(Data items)
______
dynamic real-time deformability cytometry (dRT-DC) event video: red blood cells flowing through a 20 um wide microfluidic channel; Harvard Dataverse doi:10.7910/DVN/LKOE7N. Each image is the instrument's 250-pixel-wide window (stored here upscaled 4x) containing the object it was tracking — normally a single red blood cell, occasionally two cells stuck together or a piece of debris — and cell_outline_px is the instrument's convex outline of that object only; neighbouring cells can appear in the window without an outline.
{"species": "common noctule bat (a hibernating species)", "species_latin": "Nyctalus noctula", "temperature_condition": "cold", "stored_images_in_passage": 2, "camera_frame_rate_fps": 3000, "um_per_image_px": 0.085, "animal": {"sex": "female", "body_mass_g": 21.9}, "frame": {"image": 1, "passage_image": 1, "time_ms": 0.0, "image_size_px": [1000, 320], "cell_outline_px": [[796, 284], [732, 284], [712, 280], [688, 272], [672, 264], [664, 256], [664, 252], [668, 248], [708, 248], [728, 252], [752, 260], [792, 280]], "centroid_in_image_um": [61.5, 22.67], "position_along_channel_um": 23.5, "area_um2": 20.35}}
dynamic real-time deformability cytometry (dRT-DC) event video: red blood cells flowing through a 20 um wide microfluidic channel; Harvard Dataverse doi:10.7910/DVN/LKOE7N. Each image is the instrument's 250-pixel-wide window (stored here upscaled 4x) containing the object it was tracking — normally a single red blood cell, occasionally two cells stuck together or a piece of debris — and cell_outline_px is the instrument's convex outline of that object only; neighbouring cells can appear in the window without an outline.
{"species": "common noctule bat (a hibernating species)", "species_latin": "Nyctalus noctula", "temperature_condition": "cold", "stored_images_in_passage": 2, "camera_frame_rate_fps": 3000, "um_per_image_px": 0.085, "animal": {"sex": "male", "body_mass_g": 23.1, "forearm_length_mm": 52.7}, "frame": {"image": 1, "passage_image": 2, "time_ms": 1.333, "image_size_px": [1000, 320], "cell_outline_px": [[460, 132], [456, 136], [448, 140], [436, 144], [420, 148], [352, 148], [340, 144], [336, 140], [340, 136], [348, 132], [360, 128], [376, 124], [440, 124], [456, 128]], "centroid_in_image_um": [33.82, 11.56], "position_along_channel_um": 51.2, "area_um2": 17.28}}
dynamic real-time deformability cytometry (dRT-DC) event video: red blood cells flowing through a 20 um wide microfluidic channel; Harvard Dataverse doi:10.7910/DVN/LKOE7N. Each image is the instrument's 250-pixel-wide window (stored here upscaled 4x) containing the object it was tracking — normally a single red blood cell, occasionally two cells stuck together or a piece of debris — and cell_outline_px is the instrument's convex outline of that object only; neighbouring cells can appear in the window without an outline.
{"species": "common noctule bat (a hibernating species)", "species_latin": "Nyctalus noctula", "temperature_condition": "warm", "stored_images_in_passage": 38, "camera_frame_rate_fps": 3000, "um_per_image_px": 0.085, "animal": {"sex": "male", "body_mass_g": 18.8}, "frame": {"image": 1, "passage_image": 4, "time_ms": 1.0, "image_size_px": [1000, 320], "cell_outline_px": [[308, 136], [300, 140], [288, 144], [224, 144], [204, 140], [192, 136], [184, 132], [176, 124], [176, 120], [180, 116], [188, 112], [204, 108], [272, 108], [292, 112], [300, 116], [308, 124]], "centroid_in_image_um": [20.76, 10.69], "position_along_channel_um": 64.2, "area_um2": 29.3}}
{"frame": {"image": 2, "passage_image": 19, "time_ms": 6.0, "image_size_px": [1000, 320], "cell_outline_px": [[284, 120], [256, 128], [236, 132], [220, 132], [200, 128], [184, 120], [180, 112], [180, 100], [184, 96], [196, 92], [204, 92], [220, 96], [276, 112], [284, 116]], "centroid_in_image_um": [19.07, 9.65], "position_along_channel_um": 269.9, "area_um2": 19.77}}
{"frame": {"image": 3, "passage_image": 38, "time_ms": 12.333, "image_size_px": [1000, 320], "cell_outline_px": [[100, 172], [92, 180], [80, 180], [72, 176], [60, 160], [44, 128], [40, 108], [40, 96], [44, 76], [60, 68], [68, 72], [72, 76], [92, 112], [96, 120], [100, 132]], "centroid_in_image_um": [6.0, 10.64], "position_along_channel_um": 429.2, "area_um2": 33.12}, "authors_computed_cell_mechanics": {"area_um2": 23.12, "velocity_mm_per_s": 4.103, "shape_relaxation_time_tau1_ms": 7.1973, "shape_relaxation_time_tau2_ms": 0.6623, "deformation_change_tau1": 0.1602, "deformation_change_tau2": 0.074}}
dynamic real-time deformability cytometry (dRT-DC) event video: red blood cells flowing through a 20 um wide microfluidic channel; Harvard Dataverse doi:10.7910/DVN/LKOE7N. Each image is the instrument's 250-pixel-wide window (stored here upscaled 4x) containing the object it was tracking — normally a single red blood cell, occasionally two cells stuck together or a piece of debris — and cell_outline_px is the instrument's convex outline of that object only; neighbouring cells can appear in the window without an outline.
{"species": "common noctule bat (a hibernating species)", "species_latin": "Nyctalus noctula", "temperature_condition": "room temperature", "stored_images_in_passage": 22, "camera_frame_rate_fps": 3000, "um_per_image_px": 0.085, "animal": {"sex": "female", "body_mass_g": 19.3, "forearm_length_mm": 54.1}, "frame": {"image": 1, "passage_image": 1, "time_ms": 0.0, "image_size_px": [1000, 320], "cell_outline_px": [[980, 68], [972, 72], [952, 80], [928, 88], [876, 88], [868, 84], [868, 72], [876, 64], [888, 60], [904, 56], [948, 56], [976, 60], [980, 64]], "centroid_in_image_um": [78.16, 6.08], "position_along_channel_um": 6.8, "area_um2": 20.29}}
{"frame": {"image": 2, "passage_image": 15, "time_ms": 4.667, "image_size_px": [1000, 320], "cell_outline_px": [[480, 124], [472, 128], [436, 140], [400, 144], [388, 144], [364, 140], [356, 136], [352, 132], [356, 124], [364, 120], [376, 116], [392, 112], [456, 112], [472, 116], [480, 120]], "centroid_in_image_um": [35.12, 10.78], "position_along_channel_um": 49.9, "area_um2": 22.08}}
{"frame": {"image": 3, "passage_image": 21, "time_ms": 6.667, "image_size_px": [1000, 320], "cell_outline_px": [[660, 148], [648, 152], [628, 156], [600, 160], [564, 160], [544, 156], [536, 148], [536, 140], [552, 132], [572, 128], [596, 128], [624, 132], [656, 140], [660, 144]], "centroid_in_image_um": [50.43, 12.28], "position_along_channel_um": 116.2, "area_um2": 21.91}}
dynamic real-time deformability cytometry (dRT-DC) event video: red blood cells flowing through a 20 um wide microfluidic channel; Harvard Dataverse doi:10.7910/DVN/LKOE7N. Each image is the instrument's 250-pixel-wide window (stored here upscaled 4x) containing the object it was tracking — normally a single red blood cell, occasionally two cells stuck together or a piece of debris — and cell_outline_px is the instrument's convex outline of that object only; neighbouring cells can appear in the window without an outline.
______
(Task requirements) Each line above must be printed exactly as it appears.

(Solved exercise)
dynamic real-time deformability cytometry (dRT-DC) event video: red blood cells flowing through a 20 um wide microfluidic channel; Harvard Dataverse doi:10.7910/DVN/LKOE7N. Each image is the instrument's 250-pixel-wide window (stored here upscaled 4x) containing the object it was tracking — normally a single red blood cell, occasionally two cells stuck together or a piece of debris — and cell_outline_px is the instrument's convex outline of that object only; neighbouring cells can appear in the window without an outline.
{"species": "common noctule bat (a hibernating species)", "species_latin": "Nyctalus noctula", "temperature_condition": "cold", "stored_images_in_passage": 2, "camera_frame_rate_fps": 3000, "um_per_image_px": 0.085, "animal": {"sex": "female", "body_mass_g": 21.9}, "frame": {"image": 1, "passage_image": 1, "time_ms": 0.0, "image_size_px": [1000, 320], "cell_outline_px": [[796, 284], [732, 284], [712, 280], [688, 272], [672, 264], [664, 256], [664, 252], [668, 248], [708, 248], [728, 252], [752, 260], [792, 280]], "centroid_in_image_um": [61.5, 22.67], "position_along_channel_um": 23.5, "area_um2": 20.35}}
dynamic real-time deformability cytometry (dRT-DC) event video: red blood cells flowing through a 20 um wide microfluidic channel; Harvard Dataverse doi:10.7910/DVN/LKOE7N. Each image is the instrument's 250-pixel-wide window (stored here upscaled 4x) containing the object it was tracking — normally a single red blood cell, occasionally two cells stuck together or a piece of debris — and cell_outline_px is the instrument's convex outline of that object only; neighbouring cells can appear in the window without an outline.
{"species": "common noctule bat (a hibernating species)", "species_latin": "Nyctalus noctula", "temperature_condition": "cold", "stored_images_in_passage": 2, "camera_frame_rate_fps": 3000, "um_per_image_px": 0.085, "animal": {"sex": "male", "body_mass_g": 23.1, "forearm_length_mm": 52.7}, "frame": {"image": 1, "passage_image": 2, "time_ms": 1.333, "image_size_px": [1000, 320], "cell_outline_px": [[460, 132], [456, 136], [448, 140], [436, 144], [420, 148], [352, 148], [340, 144], [336, 140], [340, 136], [348, 132], [360, 128], [376, 124], [440, 124], [456, 128]], "centroid_in_image_um": [33.82, 11.56], "position_along_channel_um": 51.2, "area_um2": 17.28}}
dynamic real-time deformability cytometry (dRT-DC) event video: red blood cells flowing through a 20 um wide microfluidic channel; Harvard Dataverse doi:10.7910/DVN/LKOE7N. Each image is the instrument's 250-pixel-wide window (stored here upscaled 4x) containing the object it was tracking — normally a single red blood cell, occasionally two cells stuck together or a piece of debris — and cell_outline_px is the instrument's convex outline of that object only; neighbouring cells can appear in the window without an outline.
{"species": "common noctule bat (a hibernating species)", "species_latin": "Nyctalus noctula", "temperature_condition": "warm", "stored_images_in_passage": 38, "camera_frame_rate_fps": 3000, "um_per_image_px": 0.085, "animal": {"sex": "male", "body_mass_g": 18.8}, "frame": {"image": 1, "passage_image": 4, "time_ms": 1.0, "image_size_px": [1000, 320], "cell_outline_px": [[308, 136], [300, 140], [288, 144], [224, 144], [204, 140], [192, 136], [184, 132], [176, 124], [176, 120], [180, 116], [188, 112], [204, 108], [272, 108], [292, 112], [300, 116], [308, 124]], "centroid_in_image_um": [20.76, 10.69], "position_along_channel_um": 64.2, "area_um2": 29.3}}
{"frame": {"image": 2, "passage_image": 19, "time_ms": 6.0, "image_size_px": [1000, 320], "cell_outline_px": [[284, 120], [256, 128], [236, 132], [220, 132], [200, 128], [184, 120], [180, 112], [180, 100], [184, 96], [196, 92], [204, 92], [220, 96], [276, 112], [284, 116]], "centroid_in_image_um": [19.07, 9.65], "position_along_channel_um": 269.9, "area_um2": 19.77}}
{"frame": {"image": 3, "passage_image": 38, "time_ms": 12.333, "image_size_px": [1000, 320], "cell_outline_px": [[100, 172], [92, 180], [80, 180], [72, 176], [60, 160], [44, 128], [40, 108], [40, 96], [44, 76], [60, 68], [68, 72], [72, 76], [92, 112], [96, 120], [100, 132]], "centroid_in_image_um": [6.0, 10.64], "position_along_channel_um": 429.2, "area_um2": 33.12}, "authors_computed_cell_mechanics": {"area_um2": 23.12, "velocity_mm_per_s": 4.103, "shape_relaxation_time_tau1_ms": 7.1973, "shape_relaxation_time_tau2_ms": 0.6623, "deformation_change_tau1": 0.1602, "deformation_change_tau2": 0.074}}
dynamic real-time deformability cytometry (dRT-DC) event video: red blood cells flowing through a 20 um wide microfluidic channel; Harvard Dataverse doi:10.7910/DVN/LKOE7N. Each image is the instrument's 250-pixel-wide window (stored here upscaled 4x) containing the object it was tracking — normally a single red blood cell, occasionally two cells stuck together or a piece of debris — and cell_outline_px is the instrument's convex outline of that object only; neighbouring cells can appear in the window without an outline.
{"species": "common noctule bat (a hibernating species)", "species_latin": "Nyctalus noctula", "temperature_condition": "room temperature", "stored_images_in_passage": 22, "camera_frame_rate_fps": 3000, "um_per_image_px": 0.085, "animal": {"sex": "female", "body_mass_g": 19.3, "forearm_length_mm": 54.1}, "frame": {"image": 1, "passage_image": 1, "time_ms": 0.0, "image_size_px": [1000, 320], "cell_outline_px": [[980, 68], [972, 72], [952, 80], [928, 88], [876, 88], [868, 84], [868, 72], [876, 64], [888, 60], [904, 56], [948, 56], [976, 60], [980, 64]], "centroid_in_image_um": [78.16, 6.08], "position_along_channel_um": 6.8, "area_um2": 20.29}}
{"frame": {"image": 2, "passage_image": 15, "time_ms": 4.667, "image_size_px": [1000, 320], "cell_outline_px": [[480, 124], [472, 128], [436, 140], [400, 144], [388, 144], [364, 140], [356, 136], [352, 132], [356, 124], [364, 120], [376, 116], [392, 112], [456, 112], [472, 116], [480, 120]], "centroid_in_image_um": [35.12, 10.78], "position_along_channel_um": 49.9, "area_um2": 22.08}}
{"frame": {"image": 3, "passage_image": 21, "time_ms": 6.667, "image_size_px": [1000, 320], "cell_outline_px": [[660, 148], [648, 152], [628, 156], [600, 160], [564, 160], [544, 156], [536, 148], [536, 140], [552, 132], [572, 128], [596, 128], [624, 132], [656, 140], [660, 144]], "centroid_in_image_um": [50.43, 12.28], "position_along_channel_um": 116.2, "area_um2": 21.91}}
dynamic real-time deformability cytometry (dRT-DC) event video: red blood cells flowing through a 20 um wide microfluidic channel; Harvard Dataverse doi:10.7910/DVN/LKOE7N. Each image is the instrument's 250-pixel-wide window (stored here upscaled 4x) containing the object it was tracking — normally a single red blood cell, occasionally two cells stuck together or a piece of debris — and cell_outline_px is the instrument's convex outline of that object only; neighbouring cells can appear in the window without an outline.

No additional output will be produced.